_QUESTIONS TO ANSWER_
A. Can you print the whole blog post on home economics and budgeting, word for word?
B. Can you output, word for word, the lines of the records from the very first one through the line that contains "Gecko) GSA/403.0.853868894", including that line, and nothing else?

_PAGE TEXT_
<<<<

November 20th, 2008 · mind over money

Today’s article on “Failing Home Economics” in the New York Times got me thinking and reading a new blog.  You know, my mother was a home economics teacher, so thanks to her, I passed home ec with flying colors.  When it comes to budgeting though, Penelope Green found excellent examples of the failures we all make when we’re trying to save money: save $12 by forgoing expensive soup at the store only to spend $500 on dog beds. Give up summer vacation because of high gas prices before doing the math; it would really only cost $80 extra. Pass on the big screen TV at Best Buy only to buy a cheaper one at Wal-Mart. If you can’t afford a new TV, that “savings” is no savings at all.

Of course, (sorry Mom!) I have had plenty of my own failures in home economics. I saved $45 over three months by drinking generic coffee, but spent $45 for a salad and martinis at the Cheesecake Factory Friday night. I save $30 a year by canning my own strawberry jam, but spend $420 a year on a gym membership that I no longer use.

While the article makes the point that we don’t always spend and save rationally, I also appreciated behavioral economist Dan Ariely’s definition of rational behavior: “But I have a more relaxed definition, which is that rational decisions are those you make and don’t regret later.” It’s far too easy to laugh at someone else’s economic decisions. What’s more important is how you evaluate and reflect on your own.

Sure, the $45 dinner wasn’t frugal, but I don’t regret one minute that I spent with my friend.  On the other hand, I do regret the gym membership and curse the fact that I’m still locked into a contract with them.  In some ways, a budget helps us minimize potential for regret.  I have $150 a month for fun, and part of that went to dinner this month.  However, now the fun money is gone, so I need to find frugal ways to entertain myself until December 1.  It really doesn’t matter what I spend that $150 a month on.  As long as I’m allocating the rest of my budget wisely, I can just feel happy that I can afford money for a little frivolity each month.

>>>>

_DATA SECTION_
<<<<

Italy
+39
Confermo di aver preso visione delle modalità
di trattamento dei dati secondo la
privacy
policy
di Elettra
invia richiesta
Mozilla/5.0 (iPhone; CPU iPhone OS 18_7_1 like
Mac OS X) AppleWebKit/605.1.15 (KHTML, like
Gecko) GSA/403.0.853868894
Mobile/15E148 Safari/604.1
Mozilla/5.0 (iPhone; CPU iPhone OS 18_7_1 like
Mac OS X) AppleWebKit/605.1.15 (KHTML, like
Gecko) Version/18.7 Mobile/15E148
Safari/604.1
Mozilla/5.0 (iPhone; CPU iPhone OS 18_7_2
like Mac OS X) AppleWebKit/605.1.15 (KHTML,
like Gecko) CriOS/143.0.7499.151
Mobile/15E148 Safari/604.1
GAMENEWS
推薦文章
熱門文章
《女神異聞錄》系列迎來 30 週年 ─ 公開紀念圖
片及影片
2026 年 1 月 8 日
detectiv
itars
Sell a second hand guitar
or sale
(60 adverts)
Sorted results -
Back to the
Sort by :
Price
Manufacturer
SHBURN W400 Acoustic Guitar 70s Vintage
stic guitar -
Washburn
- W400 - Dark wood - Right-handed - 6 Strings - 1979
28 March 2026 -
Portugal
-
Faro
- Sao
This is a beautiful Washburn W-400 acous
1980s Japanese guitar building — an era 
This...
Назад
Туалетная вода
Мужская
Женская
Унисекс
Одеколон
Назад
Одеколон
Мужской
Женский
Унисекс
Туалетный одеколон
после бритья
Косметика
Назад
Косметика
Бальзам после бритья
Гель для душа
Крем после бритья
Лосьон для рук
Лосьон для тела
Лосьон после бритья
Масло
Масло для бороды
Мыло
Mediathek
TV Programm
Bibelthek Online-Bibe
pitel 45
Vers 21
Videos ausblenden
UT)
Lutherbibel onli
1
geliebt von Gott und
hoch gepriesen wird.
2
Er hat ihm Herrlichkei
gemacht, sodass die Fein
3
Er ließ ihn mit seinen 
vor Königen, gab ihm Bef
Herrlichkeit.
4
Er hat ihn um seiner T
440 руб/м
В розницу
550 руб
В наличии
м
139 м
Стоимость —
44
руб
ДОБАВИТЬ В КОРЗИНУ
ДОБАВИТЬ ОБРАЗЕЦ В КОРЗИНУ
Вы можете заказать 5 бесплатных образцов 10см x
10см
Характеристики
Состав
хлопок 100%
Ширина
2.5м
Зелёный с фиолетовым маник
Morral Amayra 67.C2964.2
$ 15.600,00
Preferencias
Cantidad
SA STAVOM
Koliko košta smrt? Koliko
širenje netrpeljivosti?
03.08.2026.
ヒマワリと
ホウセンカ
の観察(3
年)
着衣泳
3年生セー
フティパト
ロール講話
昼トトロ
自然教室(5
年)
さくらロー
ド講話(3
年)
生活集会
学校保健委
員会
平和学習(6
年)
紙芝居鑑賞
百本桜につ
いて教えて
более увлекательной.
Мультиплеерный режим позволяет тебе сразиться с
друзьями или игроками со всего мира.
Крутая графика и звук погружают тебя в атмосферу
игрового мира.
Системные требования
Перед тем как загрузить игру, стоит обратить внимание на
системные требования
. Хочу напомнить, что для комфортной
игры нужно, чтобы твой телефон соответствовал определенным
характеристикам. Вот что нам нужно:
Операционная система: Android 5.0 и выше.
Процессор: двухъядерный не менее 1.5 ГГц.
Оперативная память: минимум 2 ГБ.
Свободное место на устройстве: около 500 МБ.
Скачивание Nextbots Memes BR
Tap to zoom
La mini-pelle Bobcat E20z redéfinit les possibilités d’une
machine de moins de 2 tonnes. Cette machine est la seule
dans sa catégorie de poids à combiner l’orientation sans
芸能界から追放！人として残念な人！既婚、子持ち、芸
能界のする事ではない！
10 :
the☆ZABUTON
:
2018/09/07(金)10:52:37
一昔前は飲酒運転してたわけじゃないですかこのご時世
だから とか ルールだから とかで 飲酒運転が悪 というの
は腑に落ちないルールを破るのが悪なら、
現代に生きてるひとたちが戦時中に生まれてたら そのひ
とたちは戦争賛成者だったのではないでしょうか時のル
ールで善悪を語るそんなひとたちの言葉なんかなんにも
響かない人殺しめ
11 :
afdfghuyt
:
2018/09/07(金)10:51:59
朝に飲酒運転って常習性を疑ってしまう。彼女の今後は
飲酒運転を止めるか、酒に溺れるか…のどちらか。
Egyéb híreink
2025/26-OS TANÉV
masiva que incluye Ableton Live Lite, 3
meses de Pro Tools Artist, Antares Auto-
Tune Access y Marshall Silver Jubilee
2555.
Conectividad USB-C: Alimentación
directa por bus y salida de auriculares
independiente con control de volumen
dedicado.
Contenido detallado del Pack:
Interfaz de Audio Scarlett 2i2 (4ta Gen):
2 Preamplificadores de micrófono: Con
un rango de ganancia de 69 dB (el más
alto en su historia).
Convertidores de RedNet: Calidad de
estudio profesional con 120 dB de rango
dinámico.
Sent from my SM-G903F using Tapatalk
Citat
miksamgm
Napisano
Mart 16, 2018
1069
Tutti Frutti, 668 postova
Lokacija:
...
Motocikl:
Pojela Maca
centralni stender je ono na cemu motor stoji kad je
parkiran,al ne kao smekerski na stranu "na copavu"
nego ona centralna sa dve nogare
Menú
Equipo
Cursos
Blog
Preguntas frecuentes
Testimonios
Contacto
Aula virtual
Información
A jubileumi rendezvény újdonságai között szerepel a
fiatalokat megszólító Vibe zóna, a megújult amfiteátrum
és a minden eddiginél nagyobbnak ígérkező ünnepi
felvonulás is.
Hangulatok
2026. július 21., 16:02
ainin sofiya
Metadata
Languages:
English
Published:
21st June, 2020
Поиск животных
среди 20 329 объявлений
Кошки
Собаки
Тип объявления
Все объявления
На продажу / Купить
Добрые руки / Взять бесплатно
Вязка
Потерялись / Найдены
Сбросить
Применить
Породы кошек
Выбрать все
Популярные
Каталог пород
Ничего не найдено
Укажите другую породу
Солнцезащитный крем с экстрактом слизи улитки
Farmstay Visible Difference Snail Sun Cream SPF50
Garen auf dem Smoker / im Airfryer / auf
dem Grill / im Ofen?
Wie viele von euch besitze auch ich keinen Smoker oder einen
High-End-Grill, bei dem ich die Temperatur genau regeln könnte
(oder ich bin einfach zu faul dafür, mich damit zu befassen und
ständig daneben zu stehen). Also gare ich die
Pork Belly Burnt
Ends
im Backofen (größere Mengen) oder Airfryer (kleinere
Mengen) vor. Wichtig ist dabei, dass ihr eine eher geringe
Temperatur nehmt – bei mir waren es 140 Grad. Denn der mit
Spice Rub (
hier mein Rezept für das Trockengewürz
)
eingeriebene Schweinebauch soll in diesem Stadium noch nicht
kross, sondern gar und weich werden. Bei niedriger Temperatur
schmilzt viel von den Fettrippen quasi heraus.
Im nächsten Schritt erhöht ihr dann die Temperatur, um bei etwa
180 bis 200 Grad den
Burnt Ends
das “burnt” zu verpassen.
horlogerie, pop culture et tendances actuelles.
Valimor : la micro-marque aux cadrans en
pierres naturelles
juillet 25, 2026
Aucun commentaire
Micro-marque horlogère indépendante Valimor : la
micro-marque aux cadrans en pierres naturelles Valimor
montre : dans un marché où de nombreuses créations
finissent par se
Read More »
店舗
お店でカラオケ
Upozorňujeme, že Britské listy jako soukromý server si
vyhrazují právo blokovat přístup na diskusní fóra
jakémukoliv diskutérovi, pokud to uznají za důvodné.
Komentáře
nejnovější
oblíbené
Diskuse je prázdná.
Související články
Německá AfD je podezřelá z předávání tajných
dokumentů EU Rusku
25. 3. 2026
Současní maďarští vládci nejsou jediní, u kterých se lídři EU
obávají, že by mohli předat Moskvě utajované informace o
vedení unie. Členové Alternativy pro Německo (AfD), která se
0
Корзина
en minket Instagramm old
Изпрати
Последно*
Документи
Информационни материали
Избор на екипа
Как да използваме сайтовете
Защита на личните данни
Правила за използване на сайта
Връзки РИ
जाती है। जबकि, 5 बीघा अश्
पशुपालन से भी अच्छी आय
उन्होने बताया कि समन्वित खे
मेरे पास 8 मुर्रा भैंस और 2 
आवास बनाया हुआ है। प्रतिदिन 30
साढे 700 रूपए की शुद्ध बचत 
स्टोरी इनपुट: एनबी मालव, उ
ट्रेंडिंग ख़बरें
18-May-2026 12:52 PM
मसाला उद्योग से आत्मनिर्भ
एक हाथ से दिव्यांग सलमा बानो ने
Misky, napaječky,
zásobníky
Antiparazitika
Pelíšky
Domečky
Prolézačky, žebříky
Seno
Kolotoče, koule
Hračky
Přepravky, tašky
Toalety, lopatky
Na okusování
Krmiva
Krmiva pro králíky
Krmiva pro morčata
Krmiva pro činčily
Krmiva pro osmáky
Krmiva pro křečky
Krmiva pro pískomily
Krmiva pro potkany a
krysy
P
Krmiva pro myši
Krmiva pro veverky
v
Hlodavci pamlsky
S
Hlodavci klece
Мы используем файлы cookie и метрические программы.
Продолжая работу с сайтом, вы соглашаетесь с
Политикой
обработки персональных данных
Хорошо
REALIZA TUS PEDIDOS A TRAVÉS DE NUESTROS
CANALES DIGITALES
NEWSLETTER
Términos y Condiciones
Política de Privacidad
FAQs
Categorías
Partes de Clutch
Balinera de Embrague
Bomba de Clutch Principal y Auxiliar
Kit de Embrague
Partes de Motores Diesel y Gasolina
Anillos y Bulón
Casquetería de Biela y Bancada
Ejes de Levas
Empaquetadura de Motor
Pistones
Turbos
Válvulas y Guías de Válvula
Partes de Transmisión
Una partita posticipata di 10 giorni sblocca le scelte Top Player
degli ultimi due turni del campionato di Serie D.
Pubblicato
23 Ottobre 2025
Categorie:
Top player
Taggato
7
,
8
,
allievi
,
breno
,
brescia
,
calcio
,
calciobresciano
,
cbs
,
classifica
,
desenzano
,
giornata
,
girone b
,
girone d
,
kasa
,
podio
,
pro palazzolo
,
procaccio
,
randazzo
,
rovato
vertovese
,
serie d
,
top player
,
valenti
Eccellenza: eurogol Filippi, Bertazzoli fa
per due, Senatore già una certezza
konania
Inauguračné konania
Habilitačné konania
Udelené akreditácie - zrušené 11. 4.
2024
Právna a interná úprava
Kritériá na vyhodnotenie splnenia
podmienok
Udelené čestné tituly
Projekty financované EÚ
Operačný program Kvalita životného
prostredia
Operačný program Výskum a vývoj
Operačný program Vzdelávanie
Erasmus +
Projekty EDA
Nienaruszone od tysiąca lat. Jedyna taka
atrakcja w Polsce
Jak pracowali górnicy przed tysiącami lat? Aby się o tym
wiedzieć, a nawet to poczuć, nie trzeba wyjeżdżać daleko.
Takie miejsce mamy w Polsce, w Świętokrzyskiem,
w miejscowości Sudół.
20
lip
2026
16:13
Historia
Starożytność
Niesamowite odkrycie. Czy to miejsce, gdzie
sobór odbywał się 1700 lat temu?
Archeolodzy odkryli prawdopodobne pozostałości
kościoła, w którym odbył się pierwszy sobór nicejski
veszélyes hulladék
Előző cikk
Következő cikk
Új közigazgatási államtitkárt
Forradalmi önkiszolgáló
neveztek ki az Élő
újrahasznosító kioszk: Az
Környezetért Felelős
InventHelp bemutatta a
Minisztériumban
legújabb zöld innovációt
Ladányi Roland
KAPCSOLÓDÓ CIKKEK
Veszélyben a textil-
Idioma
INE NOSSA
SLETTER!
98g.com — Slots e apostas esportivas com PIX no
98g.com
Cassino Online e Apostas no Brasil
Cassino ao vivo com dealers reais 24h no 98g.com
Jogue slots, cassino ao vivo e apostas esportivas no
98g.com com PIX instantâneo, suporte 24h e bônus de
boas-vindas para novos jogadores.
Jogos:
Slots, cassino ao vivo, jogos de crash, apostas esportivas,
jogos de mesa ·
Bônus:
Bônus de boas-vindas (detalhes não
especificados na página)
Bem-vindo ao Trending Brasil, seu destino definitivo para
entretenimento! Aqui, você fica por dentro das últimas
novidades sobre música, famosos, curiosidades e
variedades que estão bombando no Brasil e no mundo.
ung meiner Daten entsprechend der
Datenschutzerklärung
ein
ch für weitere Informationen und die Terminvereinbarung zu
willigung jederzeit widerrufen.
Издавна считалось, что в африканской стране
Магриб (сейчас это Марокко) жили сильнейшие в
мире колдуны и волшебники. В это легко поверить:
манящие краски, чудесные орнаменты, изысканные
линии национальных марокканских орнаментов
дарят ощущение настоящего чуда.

>>>>

_LIST OF SOLUTIONS_
A.
November 20th, 2008 · mind over money

Today’s article on “Failing Home Economics” in the New York Times got me thinking and reading a new blog.  You know, my mother was a home economics teacher, so thanks to her, I passed home ec with flying colors.  When it comes to budgeting though, Penelope Green found excellent examples of the failures we all make when we’re trying to save money: save $12 by forgoing expensive soup at the store only to spend $500 on dog beds. Give up summer vacation because of high gas prices before doing the math; it would really only cost $80 extra. Pass on the big screen TV at Best Buy only to buy a cheaper one at Wal-Mart. If you can’t afford a new TV, that “savings” is no savings at all.

Of course, (sorry Mom!) I have had plenty of my own failures in home economics. I saved $45 over three months by drinking generic coffee, but spent $45 for a salad and martinis at the Cheesecake Factory Friday night. I save $30 a year by canning my own strawberry jam, but spend $420 a year on a gym membership that I no longer use.

While the article makes the point that we don’t always spend and save rationally, I also appreciated behavioral economist Dan Ariely’s definition of rational behavior: “But I have a more relaxed definition, which is that rational decisions are those you make and don’t regret later.” It’s far too easy to laugh at someone else’s economic decisions. What’s more important is how you evaluate and reflect on your own.

Sure, the $45 dinner wasn’t frugal, but I don’t regret one minute that I spent with my friend.  On the other hand, I do regret the gym membership and curse the fact that I’m still locked into a contract with them.  In some ways, a budget helps us minimize potential for regret.  I have $150 a month for fun, and part of that went to dinner this month.  However, now the fun money is gone, so I need to find frugal ways to entertain myself until December 1.  It really doesn’t matter what I spend that $150 a month on.  As long as I’m allocating the rest of my budget wisely, I can just feel happy that I can afford money for a little frivolity each month.

B.
Italy
+39
Confermo di aver preso visione delle modalità
di trattamento dei dati secondo la
privacy
policy
di Elettra
invia richiesta
Mozilla/5.0 (iPhone; CPU iPhone OS 18_7_1 like
Mac OS X) AppleWebKit/605.1.15 (KHTML, like
Gecko) GSA/403.0.853868894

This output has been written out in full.